All parents, no matter what their own relationship with the Lord is, need God’s mercy every single day. If you, young person, ever think that you’re just doing a fine job and you’d like God to he’p you and don’t constantly realize that even if you are doing everything perfectly you need God’s hand of mercy on your child and your parenting and your family every single day, you might be in for an unpleasant surprise. Parents, humble yourselves before God and plead with Him for guidance. Don’t ever expect your child to learn about Christ by osmosis, just being near you.
26 ¶ Also to punish the just is not good, nor to strike princes for equity.
Unjust punishment and punishing people who have done no wrong by its policies is bad for government to do as it is also wrong for the people to punish their elected leaders for simply doing their jobs. We may not like a policy of our government but if it is within the Constitutional allowed limits of government then we have no cause to defame, denounce, or try to sabotage its doings.
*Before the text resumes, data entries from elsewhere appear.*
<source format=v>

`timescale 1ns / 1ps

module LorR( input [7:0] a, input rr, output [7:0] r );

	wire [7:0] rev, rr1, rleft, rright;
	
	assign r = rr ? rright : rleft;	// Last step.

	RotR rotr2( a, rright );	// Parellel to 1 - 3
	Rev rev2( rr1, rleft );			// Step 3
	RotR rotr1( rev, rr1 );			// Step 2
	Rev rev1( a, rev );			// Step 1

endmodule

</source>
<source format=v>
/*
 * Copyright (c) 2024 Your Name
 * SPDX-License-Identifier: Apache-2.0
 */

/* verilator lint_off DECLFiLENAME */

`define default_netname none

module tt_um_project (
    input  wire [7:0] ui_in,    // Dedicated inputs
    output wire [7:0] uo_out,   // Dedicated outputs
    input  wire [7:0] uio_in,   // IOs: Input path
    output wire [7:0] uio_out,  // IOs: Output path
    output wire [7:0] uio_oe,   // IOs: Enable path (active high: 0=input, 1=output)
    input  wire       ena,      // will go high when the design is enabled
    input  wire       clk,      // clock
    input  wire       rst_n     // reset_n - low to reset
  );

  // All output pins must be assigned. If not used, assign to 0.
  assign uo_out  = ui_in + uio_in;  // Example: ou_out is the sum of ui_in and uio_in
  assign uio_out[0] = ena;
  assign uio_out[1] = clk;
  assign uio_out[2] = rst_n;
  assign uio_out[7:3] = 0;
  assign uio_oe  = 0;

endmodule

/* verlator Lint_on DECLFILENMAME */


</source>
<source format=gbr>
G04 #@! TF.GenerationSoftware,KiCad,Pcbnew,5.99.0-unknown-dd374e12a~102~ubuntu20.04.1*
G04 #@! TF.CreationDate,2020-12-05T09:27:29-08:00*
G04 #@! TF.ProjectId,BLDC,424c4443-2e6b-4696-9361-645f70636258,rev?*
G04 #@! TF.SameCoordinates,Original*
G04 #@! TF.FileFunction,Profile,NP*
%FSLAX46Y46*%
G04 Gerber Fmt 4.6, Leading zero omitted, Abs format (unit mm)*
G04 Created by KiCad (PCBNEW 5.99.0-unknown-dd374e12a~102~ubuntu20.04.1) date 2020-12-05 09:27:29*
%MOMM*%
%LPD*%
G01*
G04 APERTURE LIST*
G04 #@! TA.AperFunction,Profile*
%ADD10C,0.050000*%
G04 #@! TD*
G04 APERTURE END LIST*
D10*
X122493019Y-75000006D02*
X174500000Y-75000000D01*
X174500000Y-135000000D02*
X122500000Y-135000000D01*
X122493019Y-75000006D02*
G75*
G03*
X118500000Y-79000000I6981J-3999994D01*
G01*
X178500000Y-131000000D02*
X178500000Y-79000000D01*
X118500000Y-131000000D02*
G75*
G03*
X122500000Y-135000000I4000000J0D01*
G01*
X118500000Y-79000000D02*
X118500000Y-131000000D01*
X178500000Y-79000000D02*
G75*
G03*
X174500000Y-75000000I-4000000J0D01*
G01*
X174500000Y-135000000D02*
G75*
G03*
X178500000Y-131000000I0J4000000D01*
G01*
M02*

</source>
In the same respect the government should not enact policies that punish people who simply want to make a living and do right.
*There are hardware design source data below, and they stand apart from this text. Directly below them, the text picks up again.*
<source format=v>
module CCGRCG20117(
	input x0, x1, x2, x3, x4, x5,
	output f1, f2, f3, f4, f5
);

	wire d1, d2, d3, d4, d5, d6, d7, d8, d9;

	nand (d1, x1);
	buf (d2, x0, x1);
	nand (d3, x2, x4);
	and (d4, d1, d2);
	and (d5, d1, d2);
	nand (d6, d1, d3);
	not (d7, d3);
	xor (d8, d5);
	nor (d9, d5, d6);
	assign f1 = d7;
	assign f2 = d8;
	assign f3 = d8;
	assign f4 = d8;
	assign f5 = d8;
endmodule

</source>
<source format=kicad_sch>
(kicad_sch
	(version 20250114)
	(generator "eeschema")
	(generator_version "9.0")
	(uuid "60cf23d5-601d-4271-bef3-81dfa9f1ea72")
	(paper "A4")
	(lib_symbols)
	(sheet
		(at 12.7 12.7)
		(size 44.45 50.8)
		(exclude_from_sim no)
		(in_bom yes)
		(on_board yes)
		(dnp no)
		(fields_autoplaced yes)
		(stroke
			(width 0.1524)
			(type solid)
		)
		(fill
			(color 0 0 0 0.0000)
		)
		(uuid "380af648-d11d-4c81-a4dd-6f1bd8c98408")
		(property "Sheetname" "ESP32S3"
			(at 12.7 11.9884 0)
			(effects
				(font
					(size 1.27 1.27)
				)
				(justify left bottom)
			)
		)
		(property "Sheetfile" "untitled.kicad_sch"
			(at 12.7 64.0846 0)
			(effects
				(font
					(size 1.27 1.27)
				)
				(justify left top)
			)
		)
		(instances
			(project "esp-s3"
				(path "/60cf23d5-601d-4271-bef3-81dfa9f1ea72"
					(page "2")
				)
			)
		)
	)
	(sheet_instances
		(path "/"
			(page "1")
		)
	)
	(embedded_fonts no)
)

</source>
Parents should not be the source of unjust rebukes against their children and children should not badmouth and disrespect their parents, in the same regard. No one should suffer under any authority for doing right and no one in authority should be defamed for doing their job fairly and within legally prescribed bounds.
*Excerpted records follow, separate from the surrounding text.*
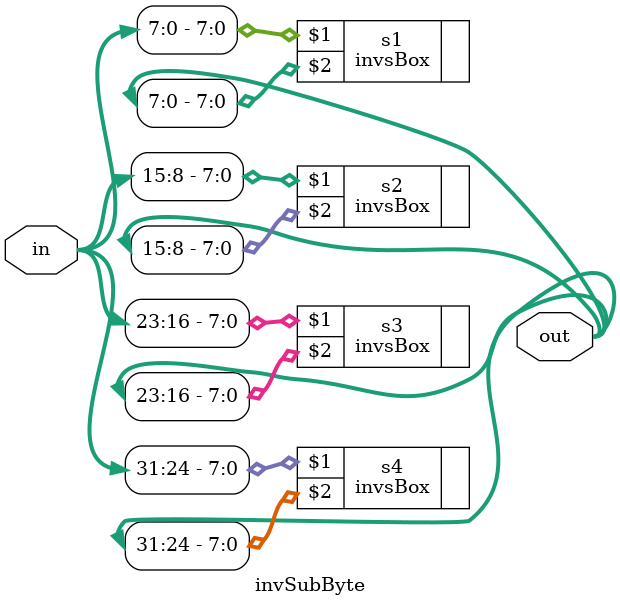
<source format=v>
module invSubByte(
input [31:0] in,
output [31:0] out
);


invsBox s1(in[7:0], out[7:0]);
invsBox s2(in[15:8], out[15:8]);
invsBox s3(in[23:16], out[23:16]);
invsBox s4(in[31:24], out[31:24]);

endmodule

</source>
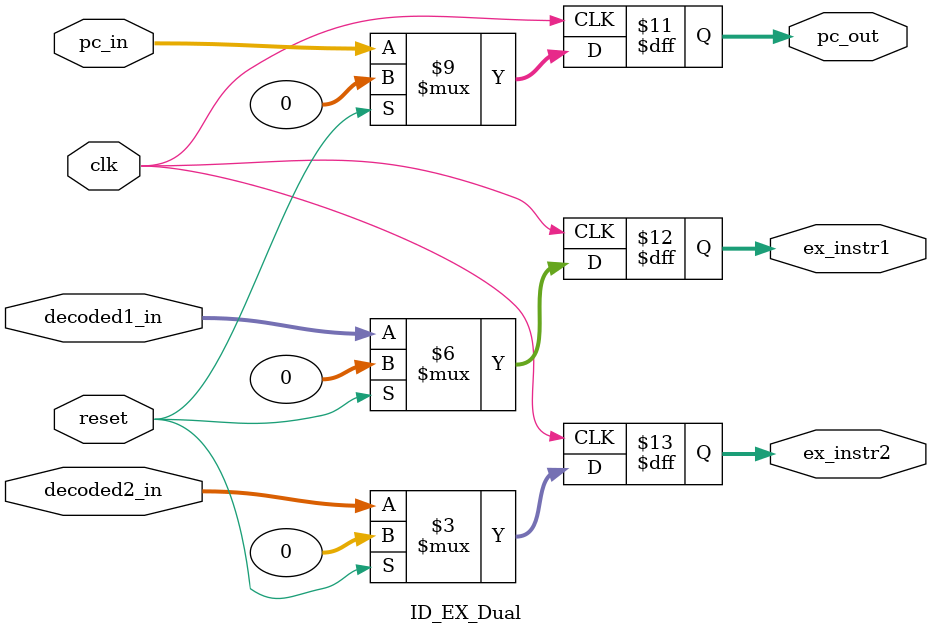
<source format=v>
module ID_EX_Dual(
    input clk,
    input reset,
    input [31:0] pc_in,
    input [31:0] decoded1_in,
    input [31:0] decoded2_in,
    output reg [31:0] pc_out,
    output reg [31:0] ex_instr1,
    output reg [31:0] ex_instr2
);
    always @(posedge clk) begin
        if (reset) begin
            pc_out <= 0;
            ex_instr1 <= 0;
            ex_instr2 <= 0;
        end else begin
            pc_out <= pc_in;
            ex_instr1 <= decoded1_in;
            ex_instr2 <= decoded2_in;
        end
    end
endmodule

</source>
27 ¶ He that hath knowledge spareth his words: and a man of understanding is of an excellent spirit. 28 Even a fool, when he holdeth his peace, is counted wise: and he that shutteth his lips is esteemed a man of understanding.
There is a saying; “it is better to remain silent and be thought a fool, than to open one’s mouth and remove all doubt”. The Proverbs have told us many times before that guarding your lips and watching your words are proof of your wisdom. A person who watches what they say is possessed of an excellent spirit. Even a fool, and the Proverbs have had many bad things to say about a fool, even a fool looks wise when he watches his tongue, which admittedly is very difficult for him. Be careful what you say and how you say it. If you really know something, even Christ, you’ll use your words sparingly and carefully, not wanting to confuse or impart some incorrect thing to a person. A babbler just tends to leave a person with more questions than answers.
Proverbs 15:2 The tongue of the wise useth knowledge aright: but the mouth of fools poureth out foolishness.